▶ [SEITENAUSZUG]:

„Kunst in Raten“, eine Rettungsaktion für die Kultur.
Der Saarbrücker Kulturunternehmer hat sich das Konzept „Kunst auf Raten“ausgedacht, um die Kultur über Corona zu retten.
„Das Ganze ist für uns sehr emotional“, sagt Julian Blomann und entschuldigt sich gleich mal dafür, dass er vielleicht im Interview nicht immer sachlich sein werde. „Das Ende unserer Firma wird sichtbar, das lässt einen nicht kalt“. Die Firma ist die Agentur Erlebnisraum, die so genannte Event-Kultur anbietet und viele Jahre das Kultur-Gasthaus Baker Street in der Mainzer Straße bespielte. Gerade erst ist man ins frühere Theater Blauer Hirsch in St. Arnual umgezogen, wo unter anderem ein großer Theatersaal bespielt werden kann. Oder eher könnte.
Die „Baker Street im Hirsch“hatte nach längerer Renovierung gerade erst losgelegt, da kam Corona… Wie geht es Ihnen jetzt?
Julian Blomann: Im März hätten wir
eigentlich offiziell eröffnet und unser Kulturprogramm gestartet. Daraus wurde dann leider nichts. Dementsprechend sind wir finanziell inzwischen in einer dramatischen Situation. Von Seiten der Kulturpolitik werden wir nicht gefördert, weil wir dort zur sogenannten „kommerziellen“Kultur gezählt werden. Und die Hilfen vom Wirtschaftsministerium reichen gemessen an den Kosten sowieso nur eineinhalb Monate. Bald gehen bei uns die Lichter aus bevor sie wirklich angegangen sind.
Sie haben nun das Konzept „Kunst auf Raten“entwickelt, um sowohl Künstlerinnen und Künstlern als auch Veranstaltern zu helfen. Wie kann man sich das vorstellen?
Julian Blomann: Künstler und Spielstätten
haben im Moment zwei Probleme. Ein akutes, es fehlt Geld für das tägliche Leben. Und ein drohendes, die fehlende Zukunftsperspektive. Sowohl Künstler wie Spielstätten sind darauf angewiesen, die jeweils kommende Saison zu planen. Termine zu vereinbaren und Eintrittskarten zu verkaufen. Im Moment können wir aber keine Termine machen, weil niemand sagen kann, ab wann es wieder möglich ist, Veranstaltungen durchzuführen. Das heißt, akut fehlt uns das Geld, weil wir die schon verkauften Tickets nicht einlösen können und im schlimmsten Fall zurückerstatten müssen und damit ja auch keine Gagen bezahlen können. Und selbst, wenn wir wieder öffnen dürfen, kann man nicht von heute auf morgen eine Spielzeit mit Terminen füllen.

▶ [DATENAUSZÜGE]:

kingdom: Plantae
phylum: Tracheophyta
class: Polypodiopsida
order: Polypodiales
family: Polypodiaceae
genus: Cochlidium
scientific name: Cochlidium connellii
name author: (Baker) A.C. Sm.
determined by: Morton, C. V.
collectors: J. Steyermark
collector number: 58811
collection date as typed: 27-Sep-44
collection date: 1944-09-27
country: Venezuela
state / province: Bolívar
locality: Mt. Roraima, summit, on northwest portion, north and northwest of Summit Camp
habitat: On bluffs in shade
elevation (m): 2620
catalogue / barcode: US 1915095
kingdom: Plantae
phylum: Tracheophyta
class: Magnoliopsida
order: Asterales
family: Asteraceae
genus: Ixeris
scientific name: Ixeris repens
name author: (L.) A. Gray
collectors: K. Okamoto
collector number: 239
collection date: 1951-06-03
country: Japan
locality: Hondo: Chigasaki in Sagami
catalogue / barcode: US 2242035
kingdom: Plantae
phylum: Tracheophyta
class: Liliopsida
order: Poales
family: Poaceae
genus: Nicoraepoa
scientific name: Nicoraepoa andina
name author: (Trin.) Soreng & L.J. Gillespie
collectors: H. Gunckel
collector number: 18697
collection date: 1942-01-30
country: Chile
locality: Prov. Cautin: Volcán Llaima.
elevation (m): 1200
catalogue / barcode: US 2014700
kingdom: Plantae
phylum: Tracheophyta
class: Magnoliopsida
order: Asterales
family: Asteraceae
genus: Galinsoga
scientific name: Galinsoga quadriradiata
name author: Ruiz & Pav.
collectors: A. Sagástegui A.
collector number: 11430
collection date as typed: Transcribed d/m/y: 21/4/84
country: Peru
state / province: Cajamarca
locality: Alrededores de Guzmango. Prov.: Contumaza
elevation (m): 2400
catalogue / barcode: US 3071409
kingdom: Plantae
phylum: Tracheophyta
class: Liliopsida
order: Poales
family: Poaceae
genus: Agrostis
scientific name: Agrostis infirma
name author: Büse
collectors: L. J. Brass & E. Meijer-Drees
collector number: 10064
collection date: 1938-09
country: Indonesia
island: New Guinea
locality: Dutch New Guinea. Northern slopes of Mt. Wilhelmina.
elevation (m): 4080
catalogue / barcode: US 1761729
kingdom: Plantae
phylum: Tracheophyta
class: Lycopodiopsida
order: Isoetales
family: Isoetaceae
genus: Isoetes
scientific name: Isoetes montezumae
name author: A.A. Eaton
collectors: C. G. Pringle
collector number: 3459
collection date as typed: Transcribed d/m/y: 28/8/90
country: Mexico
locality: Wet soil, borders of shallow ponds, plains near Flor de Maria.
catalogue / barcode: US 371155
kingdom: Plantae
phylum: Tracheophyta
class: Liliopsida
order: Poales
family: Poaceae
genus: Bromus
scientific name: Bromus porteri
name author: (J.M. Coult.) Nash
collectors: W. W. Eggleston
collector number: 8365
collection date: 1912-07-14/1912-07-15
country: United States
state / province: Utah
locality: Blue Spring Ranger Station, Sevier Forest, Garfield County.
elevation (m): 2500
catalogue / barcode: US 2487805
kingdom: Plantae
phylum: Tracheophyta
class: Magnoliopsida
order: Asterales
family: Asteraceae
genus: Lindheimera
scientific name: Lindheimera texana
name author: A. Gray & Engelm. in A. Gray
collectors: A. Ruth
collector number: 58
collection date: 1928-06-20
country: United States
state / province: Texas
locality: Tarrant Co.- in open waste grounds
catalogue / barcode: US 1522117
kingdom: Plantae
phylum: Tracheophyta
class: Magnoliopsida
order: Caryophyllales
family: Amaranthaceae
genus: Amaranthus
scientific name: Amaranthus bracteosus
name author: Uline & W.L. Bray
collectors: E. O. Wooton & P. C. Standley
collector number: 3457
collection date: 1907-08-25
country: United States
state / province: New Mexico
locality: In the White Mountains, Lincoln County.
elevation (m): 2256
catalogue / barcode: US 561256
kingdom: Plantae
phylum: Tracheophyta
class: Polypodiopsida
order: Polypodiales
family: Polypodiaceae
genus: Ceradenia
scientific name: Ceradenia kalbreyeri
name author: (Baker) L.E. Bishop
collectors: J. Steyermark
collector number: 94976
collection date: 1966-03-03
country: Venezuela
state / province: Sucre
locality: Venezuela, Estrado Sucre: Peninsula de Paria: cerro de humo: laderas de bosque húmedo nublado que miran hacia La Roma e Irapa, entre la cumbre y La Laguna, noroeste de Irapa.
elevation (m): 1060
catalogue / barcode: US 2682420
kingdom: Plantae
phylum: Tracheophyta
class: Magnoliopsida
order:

▶ [AUFGABENSTELLUNG]: Schreiben Sie das Interview über das Konzept „Kunst auf Raten“ im Anschluss an seinen letzten Satz weiter.

▶ [ANTWORT]:
Und wie setzt „Kunst auf Raten“da ein?
Julian Blomann: Das Konzept ist im Grunde recht einfach. Wir planen Veranstaltungen ohne Termin. Für diese verkaufen wir aber schon Tickets, von uns als Kunst-Bons (KuBos) bezeichnet, das ist die erste Rate. Die Erlöse aus diesen KuBos kommen komplett und umgehend den Künstlern zu Gute. Erst wenn ein Termin festgelegt werden kann und der Gast sicher ist, dass er kommen kann, zahlt er an der Abendkasse die zweite Rate an uns, die Spielstätte, mit der wir dann unsere Kosten decken.
Wenn ich es richtig sehe, hilft aber diese „Kunst auf Raten“ja erstmal nur den Künstlern. Sie als Veranstalter bekommen Ihren Anteil ja erst viel später. Was versprechen Sie sich also davon?
Julian Blomann: Es stimmt, wir bekommen erst einmal kein Geld. Allerdings können wir damit die kommende Saison planen und laufen nicht Gefahr, kein Programm und damit keine Gäste zu haben. Dies ist im Moment für uns noch viel bedrohlicher, als komplett geschlossen zu haben. Somit ist es eine Win-Win-Win-Situation. Der Künstler gewinnt, weil er schnell Geld bekommt, wir gewinnen, weil wir eine Zukunftsperspektive haben, und der Gast gewinnt, weil er sich auf eine kommende Saison freuen kann, in der es noch kulturelle Veranstaltungen gibt.
Sie leben davon, Kultur und Unterhaltung anzubieten, damit ist Ihr Betrieb von den Corona-Maßnahmen besonders betroffen. Haben Sie Mitarbeiter entlassen oder in Kurzarbeit schicken müssen?
Julian Blomann: Leider beides. Wir mussten sofort unsere Aushilfen entlassen. Nicht zu vergessen unsere große Zahl an freien Schauspielern, die kein Engagement mehr haben. Unsere Festangestellten sind darüber hinaus in Kurzarbeit. Das mag jetzt auf den ersten Blick wie das kleinere Problem klingen, hierbei muss man aber bedenken, dass wir in einer Niedriglohnbranche arbeiten. Mein Gehalt als Geschäftsführer entspricht eher dem einer Krankenschwester als dem eines Assistenzarztes, und da können Sie sich vorstellen, wie es um die Gehälter unserer Mitarbeiter bestellt ist. Davon 60 Prozent ist nichts, was einem das Leben auf Dauer leichter macht.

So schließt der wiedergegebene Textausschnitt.